The book explores how murder, violence, bribery, sexual assault, matchfixing, corporate corruption, crowd disorder, hate crimes, drug offences, alcohol-induced transgressions and cyber-crimes are often caused or accelerated by sport, and it speculates on sports-related crimes of the future. The book’s narrative is driven by hundreds of case studies, and each chapter has summary points. There are also eight descriptive timelines that enable the reader to see at a glance how sport has, over the decades and centuries, been a catalyst for crime.

This is an essential text for any course on sport and crime and invaluable reading for anybody with an interest in the sociology of sport, sport history, sports law, sport management, sport development, criminology or cultural studies. Anyone seriously interested in the study of sport will be gripped.

Ellis Cashmore is the author of Making Sense of Sport, Celebrity Culture and The Destruction and Creation of Michael Jackson. Professor Cashmore has held positions in sociology at the universities of Hong Kong, Massachusetts and Tampa, USA.
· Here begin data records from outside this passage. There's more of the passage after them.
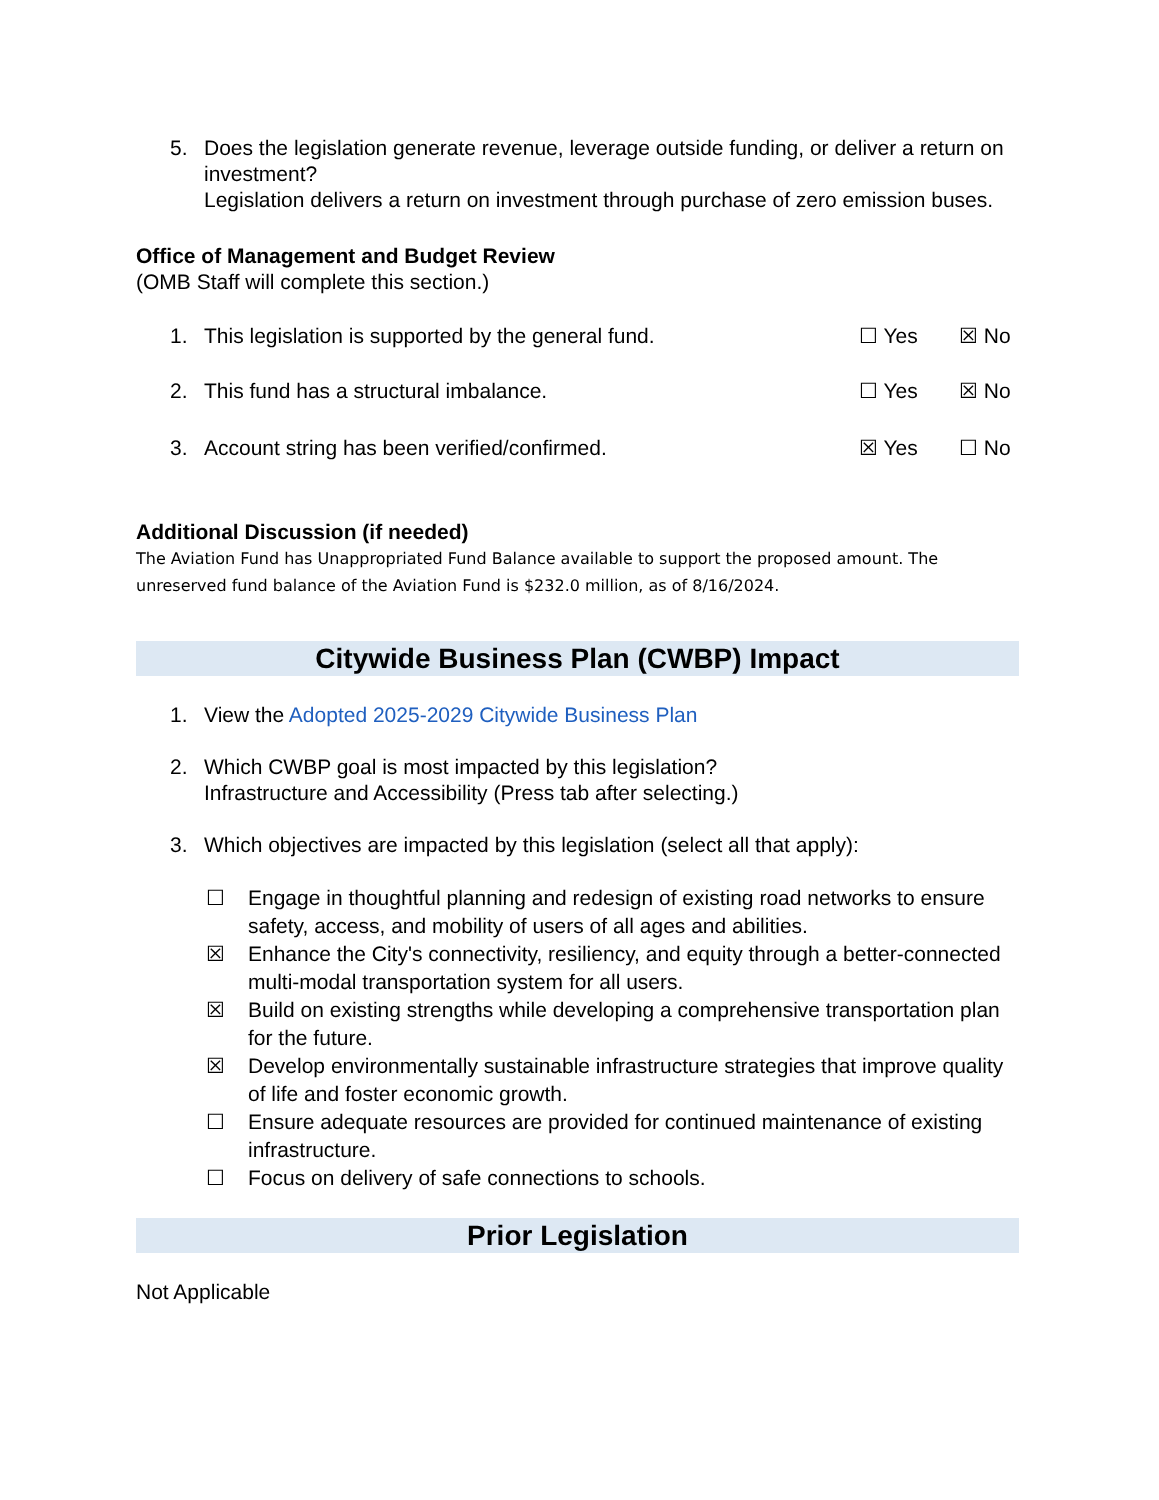5. Does the legislation generate revenue, leverage outside funding, or deliver a return on investment?
Legislation delivers a return on investment through purchase of zero emission buses.
Office of Management and Budget Review
(OMB Staff will complete this section.)
1. This legislation is supported by the general fund.
☐ Yes ☒ No
2. This fund has a structural imbalance.
☐ Yes ☒ No
3. Account string has been verified/confirmed.
☒ Yes ☐ No
Additional Discussion (if needed)
The Aviation Fund has Unappropriated Fund Balance available to support the proposed amount. The unreserved fund balance of the Aviation Fund is $232.0 million, as of 8/16/2024.
Citywide Business Plan (CWBP) Impact
1. View the Adopted 2025-2029 Citywide Business Plan
2. Which CWBP goal is most impacted by this legislation?
Infrastructure and Accessibility (Press tab after selecting.)
3. Which objectives are impacted by this legislation (select all that apply):
☐ Engage in thoughtful planning and redesign of existing road networks to ensure safety, access, and mobility of users of all ages and abilities.
☒ Enhance the City's connectivity, resiliency, and equity through a better-connected multi-modal transportation system for all users.
☒ Build on existing strengths while developing a comprehensive transportation plan for the future.
☒ Develop environmentally sustainable infrastructure strategies that improve quality of life and foster economic growth.
☐ Ensure adequate resources are provided for continued maintenance of existing infrastructure.
☐ Focus on delivery of safe connections to schools.
Prior Legislation
Not Applicable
Kevin Dixon is the author of Consuming Football in Late Modern Life. He is the co-author of Studying Football, Online Research Methods in Sports Studies, Screen Society and The Impact of the 2012 Olympic and Paralympic Games. He is currently a Senior Lecturer in Social Sciences at Teesside University, UK.

Jamie Cleland is the co-author of Online Research Methods in Sport Studies, author of A Sociology of Football in a Global Context and co-author of Screen Society. He has previously held positions at universities in the UK and is currently a Senior Lecturer in Sport Management at the University of South Australia.